Towards the end of 2003, the Commission issued preliminary requests to several Member States, including Portugal, asking them to review certain aspects of the existing financing systems for their national public broadcasters (see IP/03/1399 and IP/03/1686). In April 2005, the Commission closed its enquiry concerning the French, Italian and Spanish public broadcasters, following amendments of - or commitments to amend - the respective funding systems (see IP/05/458).

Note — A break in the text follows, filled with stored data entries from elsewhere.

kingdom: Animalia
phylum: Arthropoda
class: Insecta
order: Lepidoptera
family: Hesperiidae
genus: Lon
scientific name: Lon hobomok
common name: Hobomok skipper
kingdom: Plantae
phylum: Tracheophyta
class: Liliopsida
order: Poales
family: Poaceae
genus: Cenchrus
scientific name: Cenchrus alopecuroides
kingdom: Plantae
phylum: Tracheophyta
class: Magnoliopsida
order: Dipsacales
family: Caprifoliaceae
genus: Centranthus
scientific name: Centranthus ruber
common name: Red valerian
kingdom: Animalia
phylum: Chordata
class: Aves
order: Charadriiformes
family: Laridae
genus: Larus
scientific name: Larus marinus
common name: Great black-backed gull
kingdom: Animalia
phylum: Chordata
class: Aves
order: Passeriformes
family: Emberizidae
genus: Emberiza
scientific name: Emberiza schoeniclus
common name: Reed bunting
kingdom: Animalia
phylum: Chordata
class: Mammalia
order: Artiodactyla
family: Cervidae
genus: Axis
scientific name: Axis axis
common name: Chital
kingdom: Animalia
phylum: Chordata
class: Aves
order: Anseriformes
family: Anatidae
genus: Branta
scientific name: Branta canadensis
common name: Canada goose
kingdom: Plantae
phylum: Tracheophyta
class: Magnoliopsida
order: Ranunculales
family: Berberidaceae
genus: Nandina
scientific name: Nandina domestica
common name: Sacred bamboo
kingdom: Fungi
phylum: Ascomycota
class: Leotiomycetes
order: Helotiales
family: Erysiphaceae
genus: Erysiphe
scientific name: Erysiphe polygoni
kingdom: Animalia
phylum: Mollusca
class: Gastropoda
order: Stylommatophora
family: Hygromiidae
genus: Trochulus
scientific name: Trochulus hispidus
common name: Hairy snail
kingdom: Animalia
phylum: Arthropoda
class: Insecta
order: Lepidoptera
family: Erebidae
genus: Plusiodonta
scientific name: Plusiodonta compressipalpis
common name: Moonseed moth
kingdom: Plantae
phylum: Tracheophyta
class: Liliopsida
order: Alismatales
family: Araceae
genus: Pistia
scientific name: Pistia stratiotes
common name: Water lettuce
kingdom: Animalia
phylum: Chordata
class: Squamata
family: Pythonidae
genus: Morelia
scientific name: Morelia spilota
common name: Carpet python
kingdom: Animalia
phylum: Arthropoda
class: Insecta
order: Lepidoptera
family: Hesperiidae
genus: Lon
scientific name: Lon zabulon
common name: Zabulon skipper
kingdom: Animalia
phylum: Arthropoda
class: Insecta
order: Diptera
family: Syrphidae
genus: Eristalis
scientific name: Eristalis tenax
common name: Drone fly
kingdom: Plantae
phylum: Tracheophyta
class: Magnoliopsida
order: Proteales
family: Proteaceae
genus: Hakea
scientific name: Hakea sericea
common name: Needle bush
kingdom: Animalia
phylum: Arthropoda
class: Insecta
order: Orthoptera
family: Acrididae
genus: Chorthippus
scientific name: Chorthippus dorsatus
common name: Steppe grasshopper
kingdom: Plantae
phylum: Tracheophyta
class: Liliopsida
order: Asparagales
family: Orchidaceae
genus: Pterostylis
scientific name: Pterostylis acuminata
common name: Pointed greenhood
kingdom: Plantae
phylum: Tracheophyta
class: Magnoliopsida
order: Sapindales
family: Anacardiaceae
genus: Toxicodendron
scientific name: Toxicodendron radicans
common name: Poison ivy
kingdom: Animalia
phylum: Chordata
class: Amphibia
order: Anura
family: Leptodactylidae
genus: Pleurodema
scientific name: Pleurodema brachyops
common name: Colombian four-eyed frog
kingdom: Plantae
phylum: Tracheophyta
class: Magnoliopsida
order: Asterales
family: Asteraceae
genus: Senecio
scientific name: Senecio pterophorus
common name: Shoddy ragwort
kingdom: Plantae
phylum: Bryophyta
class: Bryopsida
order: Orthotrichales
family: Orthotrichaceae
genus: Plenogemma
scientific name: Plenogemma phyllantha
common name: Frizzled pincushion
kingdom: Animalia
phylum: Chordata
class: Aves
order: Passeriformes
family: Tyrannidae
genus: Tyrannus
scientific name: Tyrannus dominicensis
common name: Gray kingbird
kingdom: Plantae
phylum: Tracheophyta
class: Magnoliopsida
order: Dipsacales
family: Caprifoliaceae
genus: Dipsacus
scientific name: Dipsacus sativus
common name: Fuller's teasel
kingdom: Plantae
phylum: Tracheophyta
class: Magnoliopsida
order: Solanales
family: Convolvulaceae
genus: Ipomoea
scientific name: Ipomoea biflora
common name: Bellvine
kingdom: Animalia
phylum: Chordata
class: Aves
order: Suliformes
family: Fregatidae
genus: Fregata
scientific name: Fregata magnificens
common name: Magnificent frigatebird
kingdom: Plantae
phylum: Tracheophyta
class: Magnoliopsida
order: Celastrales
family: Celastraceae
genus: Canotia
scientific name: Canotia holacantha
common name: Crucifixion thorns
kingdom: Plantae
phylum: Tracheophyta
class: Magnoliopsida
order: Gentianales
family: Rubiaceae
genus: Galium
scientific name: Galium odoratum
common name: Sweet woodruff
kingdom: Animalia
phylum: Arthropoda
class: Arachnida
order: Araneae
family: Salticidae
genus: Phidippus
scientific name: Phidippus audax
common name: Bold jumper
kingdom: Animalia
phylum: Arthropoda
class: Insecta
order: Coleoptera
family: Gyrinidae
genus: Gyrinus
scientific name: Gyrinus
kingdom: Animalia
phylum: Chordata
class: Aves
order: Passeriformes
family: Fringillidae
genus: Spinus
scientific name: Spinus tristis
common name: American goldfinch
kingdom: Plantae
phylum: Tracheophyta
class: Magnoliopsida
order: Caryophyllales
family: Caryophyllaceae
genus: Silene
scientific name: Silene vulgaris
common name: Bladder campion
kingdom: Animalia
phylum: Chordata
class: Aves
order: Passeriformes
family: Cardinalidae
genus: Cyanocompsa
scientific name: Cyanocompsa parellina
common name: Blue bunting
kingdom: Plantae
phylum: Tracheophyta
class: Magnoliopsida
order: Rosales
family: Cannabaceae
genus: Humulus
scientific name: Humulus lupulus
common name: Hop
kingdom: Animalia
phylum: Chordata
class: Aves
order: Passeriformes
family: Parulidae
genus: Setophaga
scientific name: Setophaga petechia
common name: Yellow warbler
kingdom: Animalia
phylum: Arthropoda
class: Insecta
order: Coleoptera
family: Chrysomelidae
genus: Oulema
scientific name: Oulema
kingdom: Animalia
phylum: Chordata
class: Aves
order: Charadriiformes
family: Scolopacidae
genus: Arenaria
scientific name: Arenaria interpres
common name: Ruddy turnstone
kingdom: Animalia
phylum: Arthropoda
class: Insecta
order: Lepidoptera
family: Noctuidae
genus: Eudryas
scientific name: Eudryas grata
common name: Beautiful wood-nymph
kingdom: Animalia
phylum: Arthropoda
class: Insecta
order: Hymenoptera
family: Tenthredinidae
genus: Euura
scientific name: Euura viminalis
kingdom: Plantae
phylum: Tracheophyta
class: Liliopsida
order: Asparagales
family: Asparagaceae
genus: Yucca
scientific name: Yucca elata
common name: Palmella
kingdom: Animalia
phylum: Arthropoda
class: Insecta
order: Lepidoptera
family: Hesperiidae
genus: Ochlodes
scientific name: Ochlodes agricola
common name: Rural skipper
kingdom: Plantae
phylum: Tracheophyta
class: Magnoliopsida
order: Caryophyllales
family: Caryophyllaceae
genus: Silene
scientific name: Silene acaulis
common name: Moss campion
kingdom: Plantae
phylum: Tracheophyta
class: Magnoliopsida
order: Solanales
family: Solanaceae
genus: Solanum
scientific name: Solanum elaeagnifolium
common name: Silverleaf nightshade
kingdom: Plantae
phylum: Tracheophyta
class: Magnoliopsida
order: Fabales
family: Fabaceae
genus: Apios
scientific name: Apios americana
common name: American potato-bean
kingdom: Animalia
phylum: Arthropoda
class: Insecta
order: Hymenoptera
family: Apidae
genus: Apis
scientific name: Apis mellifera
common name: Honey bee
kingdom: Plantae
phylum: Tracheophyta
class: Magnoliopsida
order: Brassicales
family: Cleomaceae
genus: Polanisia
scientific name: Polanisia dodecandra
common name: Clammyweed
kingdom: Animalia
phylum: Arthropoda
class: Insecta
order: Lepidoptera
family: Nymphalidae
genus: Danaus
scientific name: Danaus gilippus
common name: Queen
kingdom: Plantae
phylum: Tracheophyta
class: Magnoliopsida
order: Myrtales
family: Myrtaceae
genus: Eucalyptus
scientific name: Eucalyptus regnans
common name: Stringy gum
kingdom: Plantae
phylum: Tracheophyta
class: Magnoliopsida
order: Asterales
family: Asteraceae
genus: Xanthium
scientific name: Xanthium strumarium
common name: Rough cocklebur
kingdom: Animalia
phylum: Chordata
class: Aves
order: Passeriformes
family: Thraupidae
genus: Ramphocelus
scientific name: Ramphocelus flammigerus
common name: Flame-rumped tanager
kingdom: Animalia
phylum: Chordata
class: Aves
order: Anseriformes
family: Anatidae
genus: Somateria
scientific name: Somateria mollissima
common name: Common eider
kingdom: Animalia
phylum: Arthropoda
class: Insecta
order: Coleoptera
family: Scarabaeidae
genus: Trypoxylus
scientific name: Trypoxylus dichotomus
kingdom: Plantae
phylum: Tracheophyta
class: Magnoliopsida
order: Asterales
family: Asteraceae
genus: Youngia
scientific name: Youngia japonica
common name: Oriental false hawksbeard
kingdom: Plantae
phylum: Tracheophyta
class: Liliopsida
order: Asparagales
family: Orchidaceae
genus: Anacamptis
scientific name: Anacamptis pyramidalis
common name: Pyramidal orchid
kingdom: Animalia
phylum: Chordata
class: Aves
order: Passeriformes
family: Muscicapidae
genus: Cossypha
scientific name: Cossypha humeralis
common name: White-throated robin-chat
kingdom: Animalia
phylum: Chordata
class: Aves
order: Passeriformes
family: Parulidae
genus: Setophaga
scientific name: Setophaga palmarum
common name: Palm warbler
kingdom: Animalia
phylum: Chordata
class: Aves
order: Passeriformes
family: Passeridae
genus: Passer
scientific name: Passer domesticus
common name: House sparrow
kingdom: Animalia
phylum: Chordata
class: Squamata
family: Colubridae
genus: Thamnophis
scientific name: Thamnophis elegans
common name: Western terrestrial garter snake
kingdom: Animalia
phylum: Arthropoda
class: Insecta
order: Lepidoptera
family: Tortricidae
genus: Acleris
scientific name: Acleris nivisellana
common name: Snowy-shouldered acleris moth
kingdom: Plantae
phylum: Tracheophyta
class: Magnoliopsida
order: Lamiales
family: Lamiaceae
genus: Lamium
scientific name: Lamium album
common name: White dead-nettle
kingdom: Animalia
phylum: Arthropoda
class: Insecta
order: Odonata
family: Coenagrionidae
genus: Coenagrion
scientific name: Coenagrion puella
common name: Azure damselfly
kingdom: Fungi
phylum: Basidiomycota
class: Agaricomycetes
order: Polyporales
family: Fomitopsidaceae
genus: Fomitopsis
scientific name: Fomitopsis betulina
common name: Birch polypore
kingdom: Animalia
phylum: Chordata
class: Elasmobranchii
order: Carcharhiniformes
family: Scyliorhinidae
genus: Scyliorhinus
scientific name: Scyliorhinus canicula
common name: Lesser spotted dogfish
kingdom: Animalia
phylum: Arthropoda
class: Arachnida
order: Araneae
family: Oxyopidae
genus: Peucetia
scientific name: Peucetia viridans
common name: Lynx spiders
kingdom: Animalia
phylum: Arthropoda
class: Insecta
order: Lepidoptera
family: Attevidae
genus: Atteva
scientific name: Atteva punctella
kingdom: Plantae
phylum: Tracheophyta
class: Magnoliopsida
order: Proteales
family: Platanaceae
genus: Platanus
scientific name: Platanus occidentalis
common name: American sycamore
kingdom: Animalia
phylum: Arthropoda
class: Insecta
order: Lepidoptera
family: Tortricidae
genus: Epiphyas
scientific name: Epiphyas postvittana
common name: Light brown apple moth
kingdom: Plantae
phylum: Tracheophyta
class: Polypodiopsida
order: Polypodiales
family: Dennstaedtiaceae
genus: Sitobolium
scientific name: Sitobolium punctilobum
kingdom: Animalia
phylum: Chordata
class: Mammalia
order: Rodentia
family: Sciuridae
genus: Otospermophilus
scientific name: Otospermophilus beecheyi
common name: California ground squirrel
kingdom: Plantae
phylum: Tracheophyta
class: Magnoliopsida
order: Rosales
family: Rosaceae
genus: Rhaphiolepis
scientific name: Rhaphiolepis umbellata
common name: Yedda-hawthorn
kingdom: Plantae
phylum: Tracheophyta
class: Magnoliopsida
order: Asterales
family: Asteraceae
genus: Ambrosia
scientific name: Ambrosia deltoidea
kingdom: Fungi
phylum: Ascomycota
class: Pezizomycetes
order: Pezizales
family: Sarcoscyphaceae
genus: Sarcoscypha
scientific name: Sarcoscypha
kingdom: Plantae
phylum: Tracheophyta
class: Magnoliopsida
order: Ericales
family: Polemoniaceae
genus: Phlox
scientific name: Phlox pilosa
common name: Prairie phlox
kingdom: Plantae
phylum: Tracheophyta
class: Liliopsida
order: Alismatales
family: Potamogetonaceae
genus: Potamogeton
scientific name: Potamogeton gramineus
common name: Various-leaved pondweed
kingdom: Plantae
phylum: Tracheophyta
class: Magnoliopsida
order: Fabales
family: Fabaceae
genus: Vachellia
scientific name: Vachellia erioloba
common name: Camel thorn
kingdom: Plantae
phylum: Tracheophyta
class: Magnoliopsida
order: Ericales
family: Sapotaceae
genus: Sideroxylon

The Commission and the Portuguese authorities have now agreed on the necessary amendments to ensure that the financing of RTP respects the principles laid down in the Commission’s 2001 Communication on the application of state aid rules to public service broadcasting (see IP/01/1429). In particular, safeguards will be introduced to keep the financing of RTP within the minimum necessary to ensure the proper execution of its public service tasks and from unduly benefiting its commercial activities (thereby avoiding overcompensation and cross-subsidies). Moreover, changes will be introduced to ensure that public and private broadcasters compete on equal terms in commercial markets such as TV advertising (market conform behaviour for commercial activities).
The Commission’s decision today formally recommends to Portugal to implement these measures and, at the same time, takes note of the Government’s acceptance to adopt them by the end of 2006.
The financial restructuring agreement signed between the Portuguese authorities and RTP in 2003 is not part of today’s decision and will be dealt with in a separate procedure.
Similar investigations are pending as regards the German, Irish and Dutch public broadcasters (see IP/05/250). For further information on the applicability of state aid rules to public broadcasting, see MEMO/05/73.